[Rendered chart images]
_ _ _ _ _ _ _
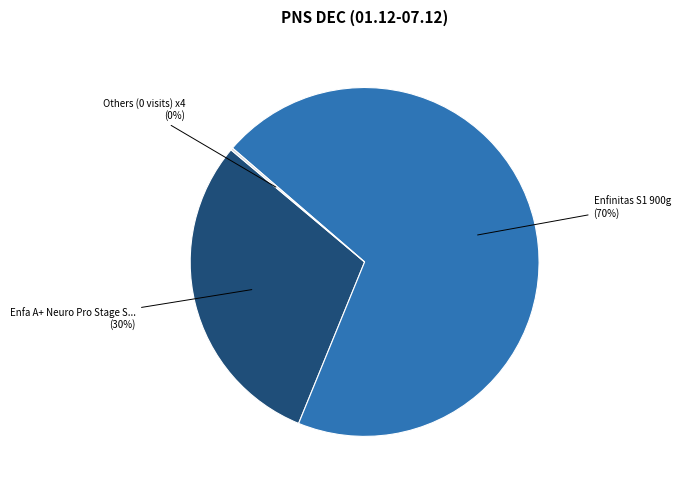

To the nearest percent, what is the average slice percentage?

33%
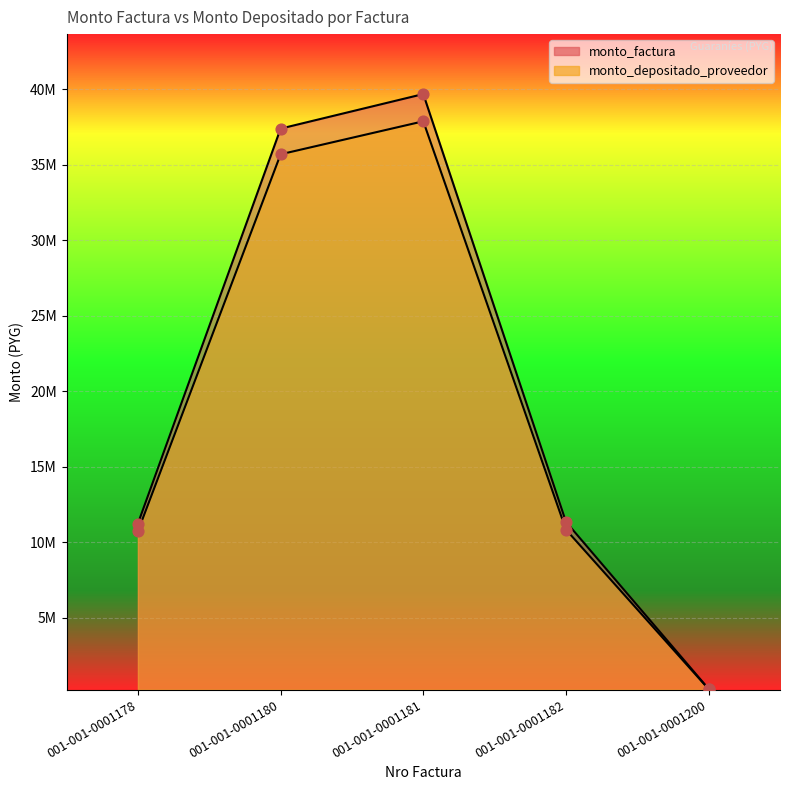

Is the value of monto_depositado_proveedor at 001-001-0001181 greater than the value of monto_factura at 001-001-0001181?

No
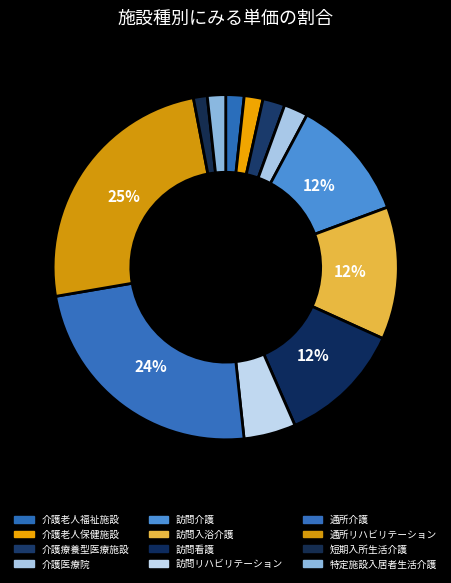

How much of the chart is everything except 介護老人保健施設?

98.2%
_ _ _ _ _ _ _
Rewrite the records with "chart" replaced by "graph" everywhere and nothing else changed, leaving out the pictures.

To the nearest percent, what is the average slice percentage?

33%

Is the value of monto_depositado_proveedor at 001-001-0001181 greater than the value of monto_factura at 001-001-0001181?

No

How much of the graph is everything except 介護老人保健施設?

98.2%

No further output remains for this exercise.